Action item —
Would you output the following records verbatim and skip the images in them?

Provided records —
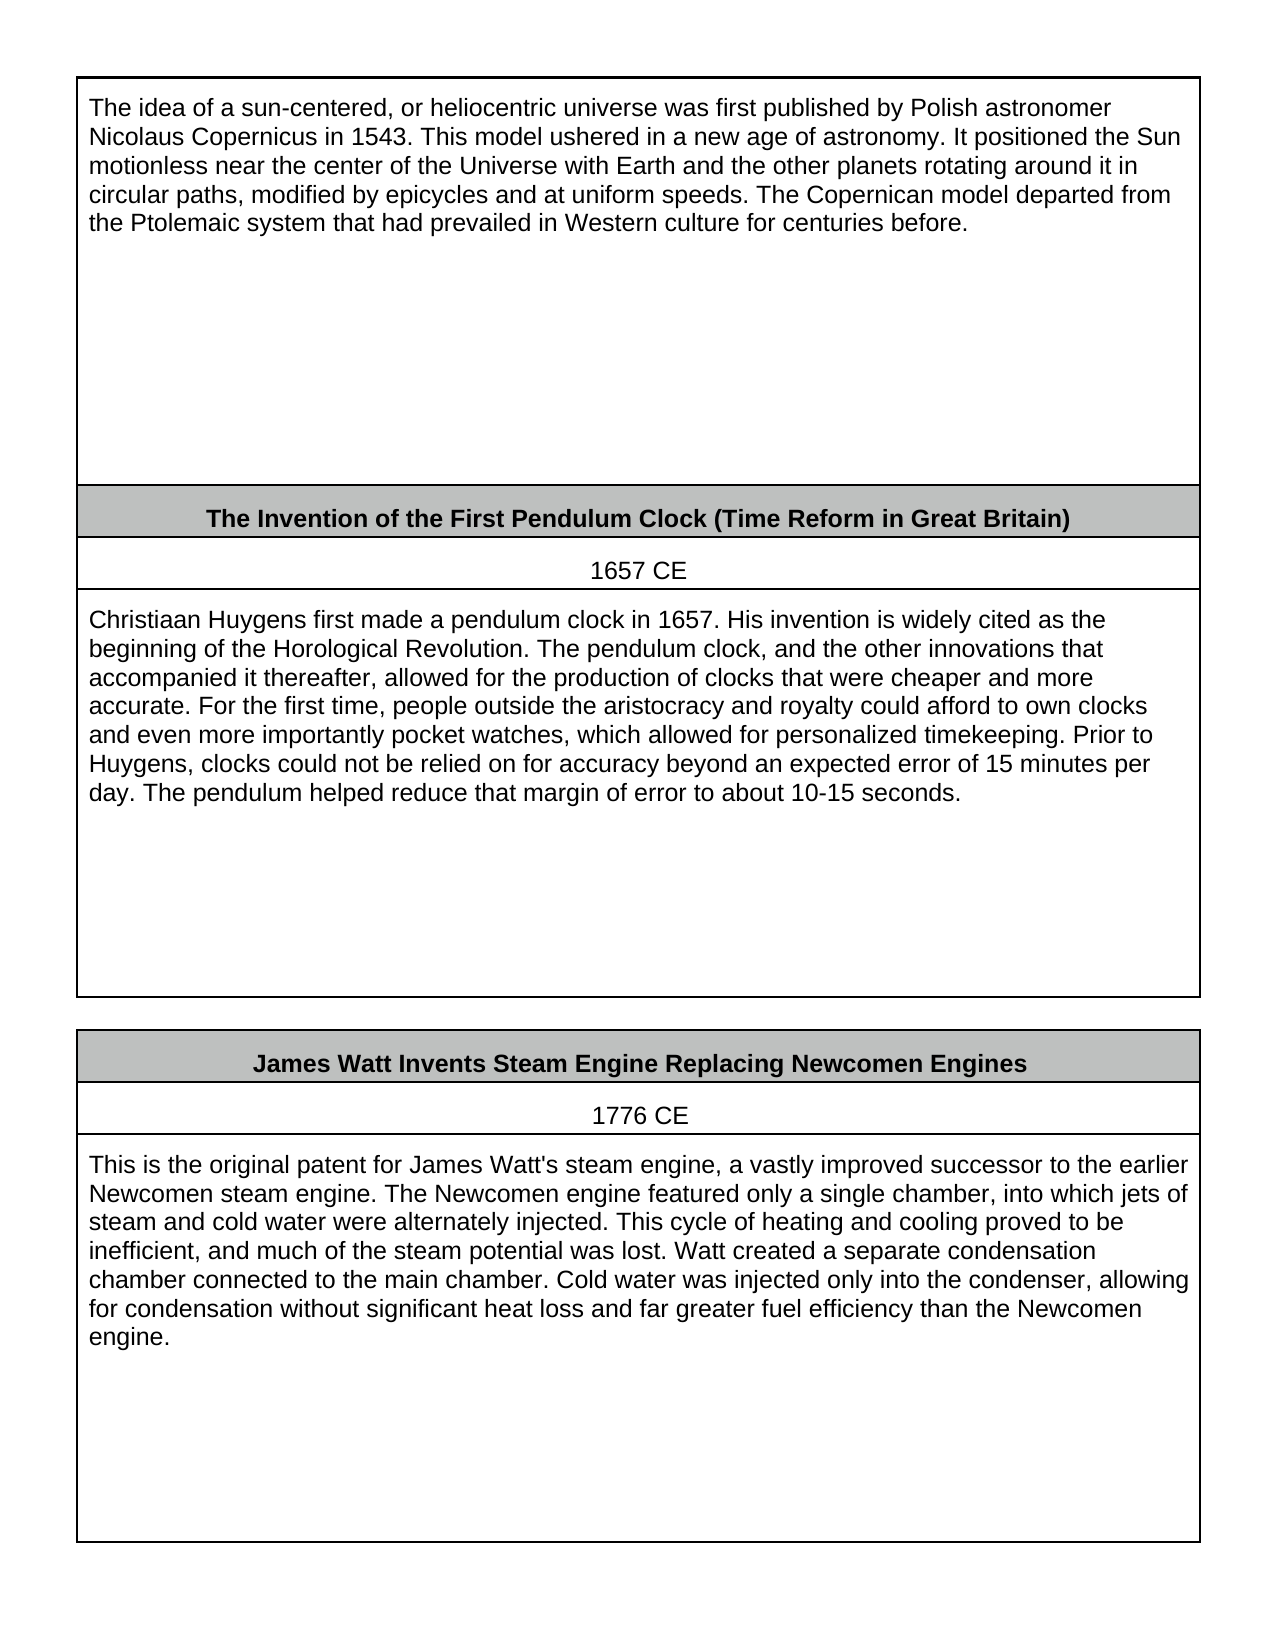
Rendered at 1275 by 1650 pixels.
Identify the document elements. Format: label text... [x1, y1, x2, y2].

table_cell This is the original patent for James Watt's steam engine, a vastly improved successor to the earlier Newcomen steam engine. The Newcomen engine featured only a single chamber, into which jets of steam and cold water were alternately injected. This cycle of heating and cooling proved to be inefficient, and much of the steam potential was lost. Watt created a separate condensation chamber connected to the main chamber. Cold water was injected only into the condenser, allowing for condensation without significant heat loss and far greater fuel efficiency than the Newcomen engine. [78, 1135, 1199, 1541]
table_header James Watt Invents Steam Engine Replacing Newcomen Engines [78, 1031, 1199, 1081]
table_cell Christiaan Huygens first made a pendulum clock in 1657. His invention is widely cited as the beginning of the Horological Revolution. The pendulum clock, and the other innovations that accompanied it thereafter, allowed for the production of clocks that were cheaper and more accurate. For the first time, people outside the aristocracy and royalty could afford to own clocks and even more importantly pocket watches, which allowed for personalized timekeeping. Prior to Huygens, clocks could not be relied on for accuracy beyond an expected error of 15 minutes per day. The pendulum helped reduce that margin of error to about 10-15 seconds. [78, 590, 1199, 996]
table_cell 1776 CE [78, 1083, 1199, 1133]
table_cell The Invention of the First Pendulum Clock (Time Reform in Great Britain) [78, 486, 1199, 536]
table_cell The idea of a sun-centered, or heliocentric universe was first published by Polish astronomer Nicolaus Copernicus in 1543. This model ushered in a new age of astronomy. It positioned the Sun motionless near the center of the Universe with Earth and the other planets rotating around it in circular paths, modified by epicycles and at uniform speeds. The Copernican model departed from the Ptolemaic system that had prevailed in Western culture for centuries before. [78, 79, 1199, 484]
table_cell 1657 CE [78, 538, 1199, 588]
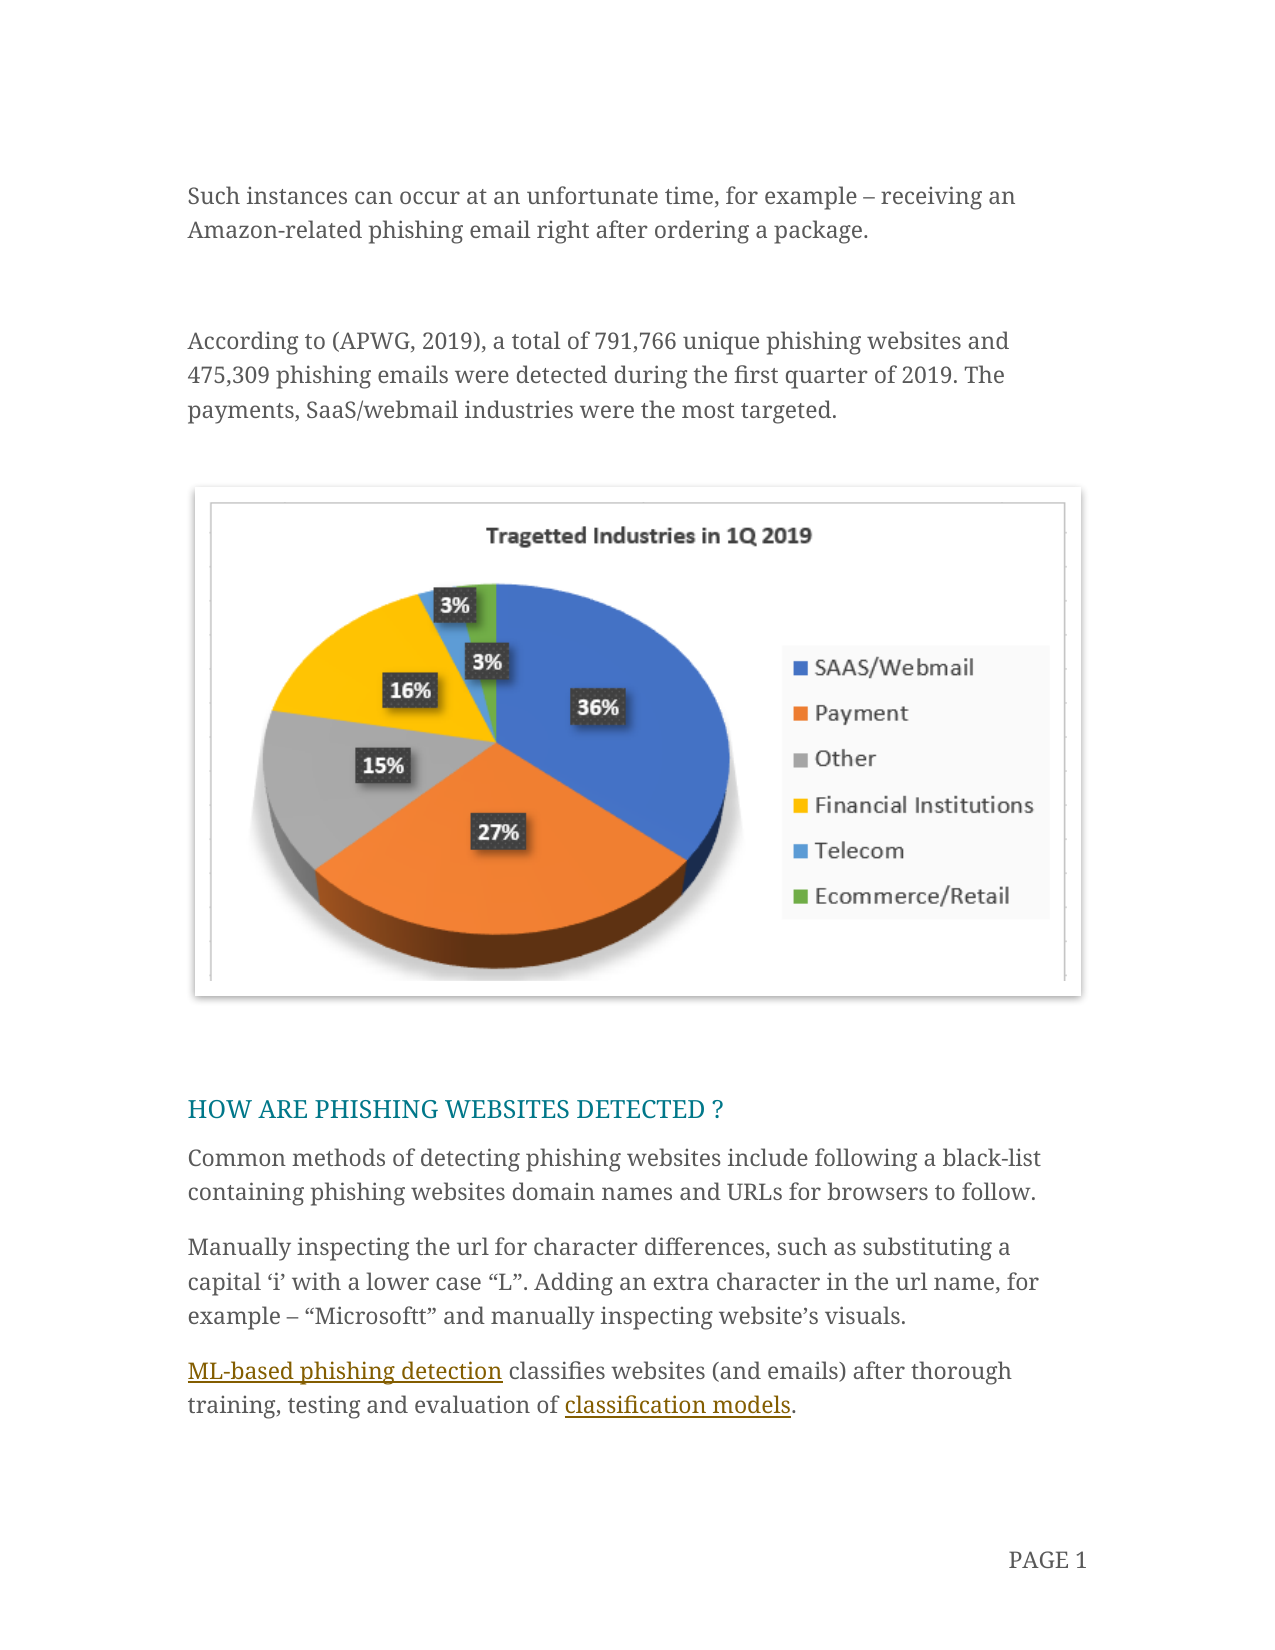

Written answer —
Rendered at 1275 by 1650 pixels.
Identify the document elements. Format: label text... [x1, y1, x2, y2].

table_cell This is the original patent for James Watt's steam engine, a vastly improved successor to the earlier Newcomen steam engine. The Newcomen engine featured only a single chamber, into which jets of steam and cold water were alternately injected. This cycle of heating and cooling proved to be inefficient, and much of the steam potential was lost. Watt created a separate condensation chamber connected to the main chamber. Cold water was injected only into the condenser, allowing for condensation without significant heat loss and far greater fuel efficiency than the Newcomen engine. [78, 1135, 1199, 1541]
table_header James Watt Invents Steam Engine Replacing Newcomen Engines [78, 1031, 1199, 1081]
table_cell Christiaan Huygens first made a pendulum clock in 1657. His invention is widely cited as the beginning of the Horological Revolution. The pendulum clock, and the other innovations that accompanied it thereafter, allowed for the production of clocks that were cheaper and more accurate. For the first time, people outside the aristocracy and royalty could afford to own clocks and even more importantly pocket watches, which allowed for personalized timekeeping. Prior to Huygens, clocks could not be relied on for accuracy beyond an expected error of 15 minutes per day. The pendulum helped reduce that margin of error to about 10-15 seconds. [78, 590, 1199, 996]
table_cell 1776 CE [78, 1083, 1199, 1133]
table_cell The Invention of the First Pendulum Clock (Time Reform in Great Britain) [78, 486, 1199, 536]
table_cell The idea of a sun-centered, or heliocentric universe was first published by Polish astronomer Nicolaus Copernicus in 1543. This model ushered in a new age of astronomy. It positioned the Sun motionless near the center of the Universe with Earth and the other planets rotating around it in circular paths, modified by epicycles and at uniform speeds. The Copernican model departed from the Ptolemaic system that had prevailed in Western culture for centuries before. [78, 79, 1199, 484]
table_cell 1657 CE [78, 538, 1199, 588]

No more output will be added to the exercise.